WORK ORDER | Go line by line through the data and copy those with the word "bottom".

DATA IN THIS EXERCISE |
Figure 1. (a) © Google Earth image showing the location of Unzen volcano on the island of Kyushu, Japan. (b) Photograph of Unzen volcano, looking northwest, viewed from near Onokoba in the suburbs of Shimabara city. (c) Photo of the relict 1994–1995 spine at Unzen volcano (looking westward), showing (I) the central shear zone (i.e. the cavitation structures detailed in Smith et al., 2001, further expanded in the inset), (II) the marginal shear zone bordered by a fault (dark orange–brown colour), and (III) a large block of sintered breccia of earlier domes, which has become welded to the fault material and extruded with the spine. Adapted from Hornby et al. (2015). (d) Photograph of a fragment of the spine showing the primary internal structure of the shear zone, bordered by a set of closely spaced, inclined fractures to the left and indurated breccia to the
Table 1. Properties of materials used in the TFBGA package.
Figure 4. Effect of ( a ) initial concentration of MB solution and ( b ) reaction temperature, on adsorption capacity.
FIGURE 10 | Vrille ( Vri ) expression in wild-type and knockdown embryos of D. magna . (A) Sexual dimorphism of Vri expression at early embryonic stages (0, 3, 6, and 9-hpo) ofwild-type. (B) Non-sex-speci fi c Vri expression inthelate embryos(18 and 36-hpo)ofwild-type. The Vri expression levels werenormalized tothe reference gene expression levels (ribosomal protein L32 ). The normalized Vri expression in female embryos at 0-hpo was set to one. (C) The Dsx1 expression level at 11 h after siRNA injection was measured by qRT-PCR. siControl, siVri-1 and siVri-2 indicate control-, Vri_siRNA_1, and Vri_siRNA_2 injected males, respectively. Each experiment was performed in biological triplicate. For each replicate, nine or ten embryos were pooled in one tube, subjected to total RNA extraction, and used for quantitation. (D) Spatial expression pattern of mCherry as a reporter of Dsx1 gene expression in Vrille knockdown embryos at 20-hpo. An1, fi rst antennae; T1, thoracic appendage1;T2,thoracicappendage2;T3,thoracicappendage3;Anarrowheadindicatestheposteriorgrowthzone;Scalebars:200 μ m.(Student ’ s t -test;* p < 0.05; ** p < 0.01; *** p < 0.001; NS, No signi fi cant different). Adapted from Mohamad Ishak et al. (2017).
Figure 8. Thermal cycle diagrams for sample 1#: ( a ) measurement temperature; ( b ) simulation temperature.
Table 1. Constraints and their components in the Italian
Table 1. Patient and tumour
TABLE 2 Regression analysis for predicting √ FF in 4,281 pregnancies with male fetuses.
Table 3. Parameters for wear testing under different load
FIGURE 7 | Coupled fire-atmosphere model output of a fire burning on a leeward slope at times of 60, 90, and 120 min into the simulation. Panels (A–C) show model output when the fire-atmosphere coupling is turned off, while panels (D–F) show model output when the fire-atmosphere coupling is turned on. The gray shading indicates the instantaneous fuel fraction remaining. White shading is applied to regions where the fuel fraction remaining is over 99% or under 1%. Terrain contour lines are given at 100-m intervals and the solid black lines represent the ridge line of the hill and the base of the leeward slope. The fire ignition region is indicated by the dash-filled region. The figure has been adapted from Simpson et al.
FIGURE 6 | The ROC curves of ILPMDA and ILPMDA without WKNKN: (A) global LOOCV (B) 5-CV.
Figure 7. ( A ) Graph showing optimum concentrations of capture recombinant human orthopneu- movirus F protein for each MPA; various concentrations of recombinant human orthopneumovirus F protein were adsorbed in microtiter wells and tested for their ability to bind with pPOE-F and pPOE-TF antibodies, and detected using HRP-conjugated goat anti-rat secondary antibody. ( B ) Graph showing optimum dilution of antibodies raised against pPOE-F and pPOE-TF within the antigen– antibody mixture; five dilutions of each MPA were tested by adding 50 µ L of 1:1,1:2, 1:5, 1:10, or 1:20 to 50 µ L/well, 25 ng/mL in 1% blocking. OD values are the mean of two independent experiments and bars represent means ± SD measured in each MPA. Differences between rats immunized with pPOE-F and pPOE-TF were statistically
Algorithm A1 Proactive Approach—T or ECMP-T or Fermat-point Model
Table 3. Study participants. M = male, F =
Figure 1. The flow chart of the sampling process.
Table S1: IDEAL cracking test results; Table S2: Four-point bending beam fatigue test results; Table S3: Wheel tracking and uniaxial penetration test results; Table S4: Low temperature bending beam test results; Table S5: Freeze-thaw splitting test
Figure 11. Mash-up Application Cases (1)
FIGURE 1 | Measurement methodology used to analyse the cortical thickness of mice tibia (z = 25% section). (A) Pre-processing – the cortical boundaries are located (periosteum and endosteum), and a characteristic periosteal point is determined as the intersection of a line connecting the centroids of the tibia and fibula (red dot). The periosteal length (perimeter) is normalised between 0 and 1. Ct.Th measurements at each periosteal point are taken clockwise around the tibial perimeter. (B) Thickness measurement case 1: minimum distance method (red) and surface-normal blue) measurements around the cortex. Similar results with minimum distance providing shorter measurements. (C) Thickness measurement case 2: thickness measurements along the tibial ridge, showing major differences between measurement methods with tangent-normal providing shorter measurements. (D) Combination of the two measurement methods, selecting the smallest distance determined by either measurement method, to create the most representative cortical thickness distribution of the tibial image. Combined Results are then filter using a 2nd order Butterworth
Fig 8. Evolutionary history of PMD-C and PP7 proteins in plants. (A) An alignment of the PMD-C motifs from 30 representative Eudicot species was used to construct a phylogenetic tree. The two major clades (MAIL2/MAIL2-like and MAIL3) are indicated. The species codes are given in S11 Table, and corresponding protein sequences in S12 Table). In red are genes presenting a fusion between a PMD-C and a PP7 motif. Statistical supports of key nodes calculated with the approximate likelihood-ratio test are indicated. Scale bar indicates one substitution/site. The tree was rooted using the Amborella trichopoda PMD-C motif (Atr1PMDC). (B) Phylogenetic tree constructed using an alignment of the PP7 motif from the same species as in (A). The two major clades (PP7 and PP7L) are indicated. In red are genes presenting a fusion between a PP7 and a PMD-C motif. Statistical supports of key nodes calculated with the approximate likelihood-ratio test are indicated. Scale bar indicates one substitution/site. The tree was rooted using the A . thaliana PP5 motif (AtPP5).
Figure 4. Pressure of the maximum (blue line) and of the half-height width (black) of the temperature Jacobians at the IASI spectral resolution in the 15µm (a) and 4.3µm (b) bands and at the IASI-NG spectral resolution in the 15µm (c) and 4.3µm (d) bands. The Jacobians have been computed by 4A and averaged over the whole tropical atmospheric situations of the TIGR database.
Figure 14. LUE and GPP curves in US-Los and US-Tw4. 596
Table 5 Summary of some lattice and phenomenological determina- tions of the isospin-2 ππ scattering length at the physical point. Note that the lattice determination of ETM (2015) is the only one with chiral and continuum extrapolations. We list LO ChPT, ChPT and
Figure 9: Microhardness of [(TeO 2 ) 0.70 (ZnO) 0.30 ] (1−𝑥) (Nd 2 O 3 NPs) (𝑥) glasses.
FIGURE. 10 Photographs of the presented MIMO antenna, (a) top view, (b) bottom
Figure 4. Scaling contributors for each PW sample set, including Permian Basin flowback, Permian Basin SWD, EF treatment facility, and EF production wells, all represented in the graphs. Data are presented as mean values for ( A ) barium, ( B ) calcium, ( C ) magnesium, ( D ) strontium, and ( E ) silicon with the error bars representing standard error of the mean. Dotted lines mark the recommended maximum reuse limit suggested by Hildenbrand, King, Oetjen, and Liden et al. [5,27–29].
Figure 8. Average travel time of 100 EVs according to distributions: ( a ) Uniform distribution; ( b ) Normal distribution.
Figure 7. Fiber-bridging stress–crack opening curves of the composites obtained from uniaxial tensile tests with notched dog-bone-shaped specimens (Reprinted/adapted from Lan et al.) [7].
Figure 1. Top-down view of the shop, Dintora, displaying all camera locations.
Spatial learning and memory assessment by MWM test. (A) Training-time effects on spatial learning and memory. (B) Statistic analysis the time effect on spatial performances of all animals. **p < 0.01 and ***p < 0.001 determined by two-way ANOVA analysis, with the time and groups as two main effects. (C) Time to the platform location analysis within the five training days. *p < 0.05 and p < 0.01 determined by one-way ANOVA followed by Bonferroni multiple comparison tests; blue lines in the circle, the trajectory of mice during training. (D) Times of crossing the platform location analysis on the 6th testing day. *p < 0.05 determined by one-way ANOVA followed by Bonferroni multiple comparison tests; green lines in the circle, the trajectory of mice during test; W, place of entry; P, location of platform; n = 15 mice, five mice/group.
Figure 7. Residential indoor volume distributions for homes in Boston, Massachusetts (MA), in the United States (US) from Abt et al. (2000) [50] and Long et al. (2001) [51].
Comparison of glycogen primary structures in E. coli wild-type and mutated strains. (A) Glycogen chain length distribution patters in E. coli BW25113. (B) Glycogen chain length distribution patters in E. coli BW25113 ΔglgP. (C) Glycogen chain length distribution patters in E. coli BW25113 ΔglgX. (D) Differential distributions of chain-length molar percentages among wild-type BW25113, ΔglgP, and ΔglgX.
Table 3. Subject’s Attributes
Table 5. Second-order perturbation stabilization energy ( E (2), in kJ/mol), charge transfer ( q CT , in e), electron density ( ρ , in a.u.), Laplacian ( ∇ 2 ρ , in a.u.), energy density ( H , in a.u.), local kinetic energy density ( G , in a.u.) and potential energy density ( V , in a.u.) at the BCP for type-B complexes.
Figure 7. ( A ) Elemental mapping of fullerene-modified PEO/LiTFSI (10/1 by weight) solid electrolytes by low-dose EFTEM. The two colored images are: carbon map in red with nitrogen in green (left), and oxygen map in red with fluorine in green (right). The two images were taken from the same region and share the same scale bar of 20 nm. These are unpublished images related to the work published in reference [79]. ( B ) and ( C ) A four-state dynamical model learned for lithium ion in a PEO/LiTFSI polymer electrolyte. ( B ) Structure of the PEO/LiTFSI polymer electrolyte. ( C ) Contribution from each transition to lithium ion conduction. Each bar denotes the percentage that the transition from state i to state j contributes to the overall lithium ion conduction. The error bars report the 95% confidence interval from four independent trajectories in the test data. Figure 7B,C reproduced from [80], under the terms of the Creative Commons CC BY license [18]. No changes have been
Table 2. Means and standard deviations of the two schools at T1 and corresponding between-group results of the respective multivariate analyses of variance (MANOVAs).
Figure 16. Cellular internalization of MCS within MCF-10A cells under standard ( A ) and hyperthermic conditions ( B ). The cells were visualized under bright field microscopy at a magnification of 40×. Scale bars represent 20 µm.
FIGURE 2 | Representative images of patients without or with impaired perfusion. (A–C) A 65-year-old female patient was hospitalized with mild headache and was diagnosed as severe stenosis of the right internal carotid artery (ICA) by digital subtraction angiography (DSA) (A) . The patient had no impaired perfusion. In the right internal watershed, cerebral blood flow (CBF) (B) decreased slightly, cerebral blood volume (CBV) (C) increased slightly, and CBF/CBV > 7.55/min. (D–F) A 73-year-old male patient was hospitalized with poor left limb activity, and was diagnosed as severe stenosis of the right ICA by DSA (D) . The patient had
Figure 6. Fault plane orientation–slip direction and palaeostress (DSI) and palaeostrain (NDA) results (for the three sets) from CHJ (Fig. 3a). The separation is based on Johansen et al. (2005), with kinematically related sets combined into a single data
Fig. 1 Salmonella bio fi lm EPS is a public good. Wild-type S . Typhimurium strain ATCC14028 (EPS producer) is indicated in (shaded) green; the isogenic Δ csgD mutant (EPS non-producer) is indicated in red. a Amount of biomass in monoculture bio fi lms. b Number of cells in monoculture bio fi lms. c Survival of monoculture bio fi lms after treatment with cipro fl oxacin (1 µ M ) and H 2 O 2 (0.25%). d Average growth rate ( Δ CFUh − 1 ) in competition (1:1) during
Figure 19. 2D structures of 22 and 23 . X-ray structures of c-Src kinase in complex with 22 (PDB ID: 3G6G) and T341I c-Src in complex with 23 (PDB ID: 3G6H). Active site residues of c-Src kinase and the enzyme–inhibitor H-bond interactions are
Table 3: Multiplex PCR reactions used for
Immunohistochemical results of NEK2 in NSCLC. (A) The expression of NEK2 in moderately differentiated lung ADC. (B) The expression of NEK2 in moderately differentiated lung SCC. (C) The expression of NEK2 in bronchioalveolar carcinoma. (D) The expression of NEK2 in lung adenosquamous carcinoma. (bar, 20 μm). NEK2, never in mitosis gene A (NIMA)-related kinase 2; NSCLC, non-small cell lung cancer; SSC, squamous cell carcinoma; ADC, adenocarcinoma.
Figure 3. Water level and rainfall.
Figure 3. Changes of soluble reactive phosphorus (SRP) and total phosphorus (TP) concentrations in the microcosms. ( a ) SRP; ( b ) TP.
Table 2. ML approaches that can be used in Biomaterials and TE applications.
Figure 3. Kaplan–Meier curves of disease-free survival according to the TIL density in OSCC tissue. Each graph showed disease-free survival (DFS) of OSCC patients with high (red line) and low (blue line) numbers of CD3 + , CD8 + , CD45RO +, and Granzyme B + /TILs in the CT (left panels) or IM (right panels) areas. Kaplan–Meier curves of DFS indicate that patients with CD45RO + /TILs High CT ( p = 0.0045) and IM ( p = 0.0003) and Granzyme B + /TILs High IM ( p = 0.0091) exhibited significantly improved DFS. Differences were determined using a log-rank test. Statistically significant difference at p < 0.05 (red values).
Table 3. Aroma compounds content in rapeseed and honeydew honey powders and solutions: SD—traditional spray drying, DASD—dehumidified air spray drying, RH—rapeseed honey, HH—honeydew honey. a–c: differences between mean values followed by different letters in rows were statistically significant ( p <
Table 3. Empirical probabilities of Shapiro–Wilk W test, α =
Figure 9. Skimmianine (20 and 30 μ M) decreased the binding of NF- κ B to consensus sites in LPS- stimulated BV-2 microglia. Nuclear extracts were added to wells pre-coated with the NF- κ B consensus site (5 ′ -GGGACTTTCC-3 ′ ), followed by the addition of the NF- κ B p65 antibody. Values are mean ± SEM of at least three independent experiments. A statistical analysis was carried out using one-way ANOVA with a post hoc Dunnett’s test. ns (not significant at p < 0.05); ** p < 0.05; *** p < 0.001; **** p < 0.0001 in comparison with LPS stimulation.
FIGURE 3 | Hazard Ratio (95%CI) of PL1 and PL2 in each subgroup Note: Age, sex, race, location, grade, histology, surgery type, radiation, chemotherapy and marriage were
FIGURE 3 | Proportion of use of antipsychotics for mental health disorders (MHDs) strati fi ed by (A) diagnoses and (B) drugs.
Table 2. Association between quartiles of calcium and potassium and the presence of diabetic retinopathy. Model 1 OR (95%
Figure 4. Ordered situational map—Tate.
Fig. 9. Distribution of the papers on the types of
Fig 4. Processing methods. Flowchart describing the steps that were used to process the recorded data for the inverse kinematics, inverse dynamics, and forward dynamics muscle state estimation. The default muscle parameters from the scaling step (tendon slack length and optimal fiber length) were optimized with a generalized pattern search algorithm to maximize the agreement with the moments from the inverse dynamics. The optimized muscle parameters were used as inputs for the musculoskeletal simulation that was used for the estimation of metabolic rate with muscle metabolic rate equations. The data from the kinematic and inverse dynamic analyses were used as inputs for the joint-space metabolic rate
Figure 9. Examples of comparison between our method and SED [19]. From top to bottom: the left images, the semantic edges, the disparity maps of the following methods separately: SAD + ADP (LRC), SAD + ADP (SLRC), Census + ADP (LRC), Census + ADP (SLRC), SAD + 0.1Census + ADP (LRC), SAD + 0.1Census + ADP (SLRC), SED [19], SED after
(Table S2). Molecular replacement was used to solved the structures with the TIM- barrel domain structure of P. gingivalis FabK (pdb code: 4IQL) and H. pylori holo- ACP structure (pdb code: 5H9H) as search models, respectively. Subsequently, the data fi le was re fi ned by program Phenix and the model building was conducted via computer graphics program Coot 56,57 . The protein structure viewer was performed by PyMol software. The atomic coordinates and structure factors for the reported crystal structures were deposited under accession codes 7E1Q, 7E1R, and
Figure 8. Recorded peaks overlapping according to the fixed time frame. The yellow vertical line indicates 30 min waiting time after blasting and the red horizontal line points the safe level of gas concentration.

RESPONSE BOX |
FIGURE. 10 Photographs of the presented MIMO antenna, (a) top view, (b) bottom
Figure 9. Examples of comparison between our method and SED [19]. From top to bottom: the left images, the semantic edges, the disparity maps of the following methods separately: SAD + ADP (LRC), SAD + ADP (SLRC), Census + ADP (LRC), Census + ADP (SLRC), SAD + 0.1Census + ADP (LRC), SAD + 0.1Census + ADP (SLRC), SED [19], SED after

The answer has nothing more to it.